The Rails deployment story has improved dramatically since the early days, but it can still be challenging. Compiling assets, running migrations, achieving zero-downtime deployments, and load balancing your application servers are some of the tasks that you’ll want to handle as part of your deployment strategy. Many deployment processes still tend to be a mixture of automation and manual work. The goal is to have a fully automated, repeatable and fast deployment process. Sounds simple on paper, but as many of us already know, this process is time consuming, error prone and has the tendency to make you want to rip your hair out or throw your keyboard out the window.
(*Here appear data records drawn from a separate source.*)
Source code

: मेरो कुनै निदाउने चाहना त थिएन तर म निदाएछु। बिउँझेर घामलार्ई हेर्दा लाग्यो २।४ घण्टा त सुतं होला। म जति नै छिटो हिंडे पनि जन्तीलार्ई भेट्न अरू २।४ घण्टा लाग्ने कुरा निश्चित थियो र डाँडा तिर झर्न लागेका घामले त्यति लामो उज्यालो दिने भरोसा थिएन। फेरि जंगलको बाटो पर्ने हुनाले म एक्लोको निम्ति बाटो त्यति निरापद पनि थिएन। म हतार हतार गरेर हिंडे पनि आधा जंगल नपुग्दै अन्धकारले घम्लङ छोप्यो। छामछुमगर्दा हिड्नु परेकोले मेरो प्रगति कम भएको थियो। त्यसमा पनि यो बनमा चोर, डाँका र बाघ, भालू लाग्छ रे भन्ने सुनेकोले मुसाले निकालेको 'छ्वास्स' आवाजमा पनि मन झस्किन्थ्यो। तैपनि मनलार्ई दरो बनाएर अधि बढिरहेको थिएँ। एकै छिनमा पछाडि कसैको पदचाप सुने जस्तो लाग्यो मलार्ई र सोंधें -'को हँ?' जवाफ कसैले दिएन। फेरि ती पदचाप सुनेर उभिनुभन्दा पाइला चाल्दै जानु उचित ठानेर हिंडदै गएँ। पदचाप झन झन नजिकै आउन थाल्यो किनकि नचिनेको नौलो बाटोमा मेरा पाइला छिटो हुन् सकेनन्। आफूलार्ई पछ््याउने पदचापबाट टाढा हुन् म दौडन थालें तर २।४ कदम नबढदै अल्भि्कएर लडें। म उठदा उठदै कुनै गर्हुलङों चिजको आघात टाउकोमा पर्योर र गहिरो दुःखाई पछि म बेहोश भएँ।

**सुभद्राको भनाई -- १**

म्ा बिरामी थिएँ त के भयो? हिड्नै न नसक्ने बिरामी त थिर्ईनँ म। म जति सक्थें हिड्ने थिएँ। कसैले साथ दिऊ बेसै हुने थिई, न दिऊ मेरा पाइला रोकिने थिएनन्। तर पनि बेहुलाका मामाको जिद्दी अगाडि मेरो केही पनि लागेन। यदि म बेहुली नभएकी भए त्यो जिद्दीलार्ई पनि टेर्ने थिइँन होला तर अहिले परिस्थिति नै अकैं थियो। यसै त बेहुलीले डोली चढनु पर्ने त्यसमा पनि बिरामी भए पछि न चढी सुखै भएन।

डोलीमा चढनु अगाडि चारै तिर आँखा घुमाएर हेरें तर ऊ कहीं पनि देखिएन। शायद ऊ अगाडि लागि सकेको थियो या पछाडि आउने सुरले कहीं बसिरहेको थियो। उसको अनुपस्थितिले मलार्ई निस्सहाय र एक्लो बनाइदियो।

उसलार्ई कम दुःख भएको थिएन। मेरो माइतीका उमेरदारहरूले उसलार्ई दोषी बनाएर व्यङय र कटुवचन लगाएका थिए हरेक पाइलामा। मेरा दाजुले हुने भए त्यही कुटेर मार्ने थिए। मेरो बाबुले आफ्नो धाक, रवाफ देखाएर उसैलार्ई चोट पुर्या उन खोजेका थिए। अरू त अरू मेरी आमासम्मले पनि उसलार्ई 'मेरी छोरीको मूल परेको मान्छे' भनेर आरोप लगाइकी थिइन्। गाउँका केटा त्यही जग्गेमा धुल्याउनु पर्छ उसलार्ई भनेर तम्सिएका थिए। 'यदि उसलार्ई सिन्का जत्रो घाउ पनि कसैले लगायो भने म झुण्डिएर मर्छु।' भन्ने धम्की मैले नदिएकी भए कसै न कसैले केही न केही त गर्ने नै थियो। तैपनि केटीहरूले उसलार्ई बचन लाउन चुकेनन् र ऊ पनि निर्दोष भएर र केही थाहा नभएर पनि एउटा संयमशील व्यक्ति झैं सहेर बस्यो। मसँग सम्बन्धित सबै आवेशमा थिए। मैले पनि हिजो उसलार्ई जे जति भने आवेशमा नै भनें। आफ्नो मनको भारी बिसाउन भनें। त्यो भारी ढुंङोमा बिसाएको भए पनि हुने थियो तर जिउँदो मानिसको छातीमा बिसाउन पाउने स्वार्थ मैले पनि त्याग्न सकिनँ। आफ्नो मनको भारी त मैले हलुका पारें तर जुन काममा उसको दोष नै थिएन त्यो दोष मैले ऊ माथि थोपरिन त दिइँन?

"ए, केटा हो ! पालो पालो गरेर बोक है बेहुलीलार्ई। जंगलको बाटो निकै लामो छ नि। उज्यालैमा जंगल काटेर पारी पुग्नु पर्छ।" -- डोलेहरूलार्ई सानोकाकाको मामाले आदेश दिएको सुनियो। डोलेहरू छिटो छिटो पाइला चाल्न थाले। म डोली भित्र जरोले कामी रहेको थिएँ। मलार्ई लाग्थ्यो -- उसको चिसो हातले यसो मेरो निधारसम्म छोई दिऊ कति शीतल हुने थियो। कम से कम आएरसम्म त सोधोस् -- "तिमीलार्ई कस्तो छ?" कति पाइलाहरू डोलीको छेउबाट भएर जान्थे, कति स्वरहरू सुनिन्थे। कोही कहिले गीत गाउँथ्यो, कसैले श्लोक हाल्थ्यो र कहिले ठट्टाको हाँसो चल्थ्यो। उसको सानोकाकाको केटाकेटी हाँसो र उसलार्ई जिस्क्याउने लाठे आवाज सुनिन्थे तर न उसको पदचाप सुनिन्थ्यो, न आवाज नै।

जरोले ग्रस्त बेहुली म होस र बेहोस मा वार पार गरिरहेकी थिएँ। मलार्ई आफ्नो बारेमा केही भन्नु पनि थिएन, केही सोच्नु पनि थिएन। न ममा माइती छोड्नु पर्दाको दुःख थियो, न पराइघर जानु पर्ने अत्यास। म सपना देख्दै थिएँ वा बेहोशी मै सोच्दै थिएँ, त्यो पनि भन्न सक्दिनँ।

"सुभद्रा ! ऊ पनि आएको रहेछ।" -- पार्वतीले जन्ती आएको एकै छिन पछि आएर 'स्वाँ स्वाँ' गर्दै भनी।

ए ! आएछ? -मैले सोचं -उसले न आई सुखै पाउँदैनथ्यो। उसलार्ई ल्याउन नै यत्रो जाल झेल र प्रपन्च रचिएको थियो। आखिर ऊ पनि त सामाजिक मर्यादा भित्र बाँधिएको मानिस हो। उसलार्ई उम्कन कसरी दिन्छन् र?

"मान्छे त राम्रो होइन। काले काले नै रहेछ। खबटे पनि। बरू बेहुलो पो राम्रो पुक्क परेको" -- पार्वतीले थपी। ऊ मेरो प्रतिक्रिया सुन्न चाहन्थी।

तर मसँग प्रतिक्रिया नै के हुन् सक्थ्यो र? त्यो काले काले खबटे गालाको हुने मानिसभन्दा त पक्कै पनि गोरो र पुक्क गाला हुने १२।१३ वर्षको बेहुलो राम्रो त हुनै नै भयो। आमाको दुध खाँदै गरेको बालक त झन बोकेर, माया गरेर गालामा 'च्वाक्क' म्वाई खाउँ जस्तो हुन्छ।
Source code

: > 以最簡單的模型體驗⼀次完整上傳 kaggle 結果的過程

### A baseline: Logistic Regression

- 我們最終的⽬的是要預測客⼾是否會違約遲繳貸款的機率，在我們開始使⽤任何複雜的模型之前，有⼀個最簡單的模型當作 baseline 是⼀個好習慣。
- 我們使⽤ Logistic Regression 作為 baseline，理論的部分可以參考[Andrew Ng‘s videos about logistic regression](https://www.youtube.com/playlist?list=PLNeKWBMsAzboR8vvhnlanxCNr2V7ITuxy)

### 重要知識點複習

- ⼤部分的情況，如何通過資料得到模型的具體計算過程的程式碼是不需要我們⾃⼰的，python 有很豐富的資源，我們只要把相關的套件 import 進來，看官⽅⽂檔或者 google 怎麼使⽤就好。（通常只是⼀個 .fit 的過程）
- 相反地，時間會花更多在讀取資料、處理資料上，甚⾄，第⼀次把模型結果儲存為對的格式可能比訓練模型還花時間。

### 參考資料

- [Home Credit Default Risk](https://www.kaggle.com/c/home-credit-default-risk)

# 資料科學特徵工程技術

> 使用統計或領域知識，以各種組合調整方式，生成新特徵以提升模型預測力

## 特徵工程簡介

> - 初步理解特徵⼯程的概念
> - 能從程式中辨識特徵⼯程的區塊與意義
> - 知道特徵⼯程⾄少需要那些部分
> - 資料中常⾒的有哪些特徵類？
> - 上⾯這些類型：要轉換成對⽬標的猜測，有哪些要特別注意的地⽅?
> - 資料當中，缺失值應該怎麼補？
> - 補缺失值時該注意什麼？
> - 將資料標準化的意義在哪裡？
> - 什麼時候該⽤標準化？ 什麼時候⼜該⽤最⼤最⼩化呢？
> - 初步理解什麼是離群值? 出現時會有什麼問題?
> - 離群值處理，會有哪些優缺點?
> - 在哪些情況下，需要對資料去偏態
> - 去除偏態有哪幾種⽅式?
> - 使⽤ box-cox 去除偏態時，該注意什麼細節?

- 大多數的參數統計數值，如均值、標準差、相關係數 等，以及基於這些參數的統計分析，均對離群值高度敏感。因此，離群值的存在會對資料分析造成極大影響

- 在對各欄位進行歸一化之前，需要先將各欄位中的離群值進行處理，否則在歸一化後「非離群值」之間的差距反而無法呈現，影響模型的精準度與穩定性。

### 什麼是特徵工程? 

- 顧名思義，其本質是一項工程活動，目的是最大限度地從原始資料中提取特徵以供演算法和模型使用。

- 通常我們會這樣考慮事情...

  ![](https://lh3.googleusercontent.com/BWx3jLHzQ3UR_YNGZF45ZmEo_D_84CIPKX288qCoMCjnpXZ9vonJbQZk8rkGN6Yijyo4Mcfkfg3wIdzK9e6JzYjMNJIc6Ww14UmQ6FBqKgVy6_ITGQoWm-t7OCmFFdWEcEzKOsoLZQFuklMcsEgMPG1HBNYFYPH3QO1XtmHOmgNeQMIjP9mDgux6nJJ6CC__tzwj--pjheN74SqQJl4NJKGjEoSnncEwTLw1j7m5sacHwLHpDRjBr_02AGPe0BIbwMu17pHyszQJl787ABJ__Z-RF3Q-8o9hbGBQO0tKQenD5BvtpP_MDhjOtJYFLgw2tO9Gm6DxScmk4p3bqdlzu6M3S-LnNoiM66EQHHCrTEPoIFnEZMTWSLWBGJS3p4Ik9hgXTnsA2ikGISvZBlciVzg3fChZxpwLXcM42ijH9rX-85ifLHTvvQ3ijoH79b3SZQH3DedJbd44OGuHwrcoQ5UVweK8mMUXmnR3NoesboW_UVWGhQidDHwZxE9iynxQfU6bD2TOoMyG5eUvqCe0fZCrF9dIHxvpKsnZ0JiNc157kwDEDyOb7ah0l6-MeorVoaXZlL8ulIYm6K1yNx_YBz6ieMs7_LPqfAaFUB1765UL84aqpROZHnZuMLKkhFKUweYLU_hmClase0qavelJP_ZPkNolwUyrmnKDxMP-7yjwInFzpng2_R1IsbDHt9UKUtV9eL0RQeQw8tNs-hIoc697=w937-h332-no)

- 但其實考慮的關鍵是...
For those of us not using Heroku, Capistrano is a de facto standard when it comes to deploying Rails applications. Capistrano version 3 was released a little over a year ago and is substantially different than version 2. For one, Capistrano is no longer a monolithic framework designed for just deploying Rails applications. It uses a more modular design and is intended to be framework agnostic. It should be possible to use Capistrano to deploy a NodeJS or Clojure application, for example. Much of the Rails specific tasks have been broken out into separate gems. In addition, there is a growing ecosystem of plugins that can be included to perform specific tasks. Using these plugins can save you lots of time and effort when it comes to creating your deployment solution.
The Essentials
capistrano-rails
capistrano-rails provides tasks that you are going to need on just about every Rails application. It includes tasks to set your environment, manage your assets, and run (or not run) your migrations.
capistrano-bundler
capistrano-bundler. Just like it sounds - this plugin will run bundle install
as part of the Capistrano deployment flow. You can also use the standalone task to install your gems on an ad-hoc basis. There are a number of ways to configure the bundling process such as the ability to parallelize your gem installs.
capistrano-rbenv
capistrano-rbenv. This is a core plugin that is going to configure Capistrano to use the correct, rbenv version of ruby when running your deployment. Take a look at capistrano-rvm or capistrano-chruby if you use one of those version managers instead.
Other Useful Plugins
capistrano-passenger
capistrano-passenger simply provides a task to restart Passenger after the publishing phase of the deployment. You’ll want this if you serve your application with Passenger.
capistrano-unicorn-nginx
capistrano-unicorn-nginx. If you use unicorn behind nginx to serve your Rails application, you might want to take a look at this. It can help you configure single node or clustered unicorn deployments. It supports zero-downtime deployments and provides some basic server management capabilities such as the ability to restart unicorn. You can also look at capistrano3-unicorn for an alternative option.
capistrano3-puma
capistrano3-puma. This is along the same lines as capistrano-unicorn-nginx, but for the puma server.
capistrano-postgresql
capistrano-postgresql allows you to automate some of the typical administration tasks you will need to perform to set up Rails with Postgresql. For example, you can use it to create your database and database user. It can also generate a populated database.yml with the correct information. Since populating database.yml is a step that is often not automated at all, this is can be pretty powerful.
capistrano-faster-assets
capistrano-faster-assets. Speed up your deployments by only compiling assets when needed.
slackistrano
slackistrano. Keep your Slack channel notified about deployments with this simple plugin.
capistrano-pending
capistrano-pending. Feeling nostalgic? This restores the old version 2 task which allows you to see the commits (or a diff) between what is on the server and what is about to be deployed.
capistrano-ssh-doctor
capistrano-ssh-doctor. Having trouble connecting to your servers over SSH? This interesting plugin does not actually affect your deployments in any way. Rather, it is a diagnostic tool to help you troubleshoot problems with your SSH connection to the servers you are deploying to.
Did I miss anything? What plugins or other techniques are you using in your Capistrano deployments?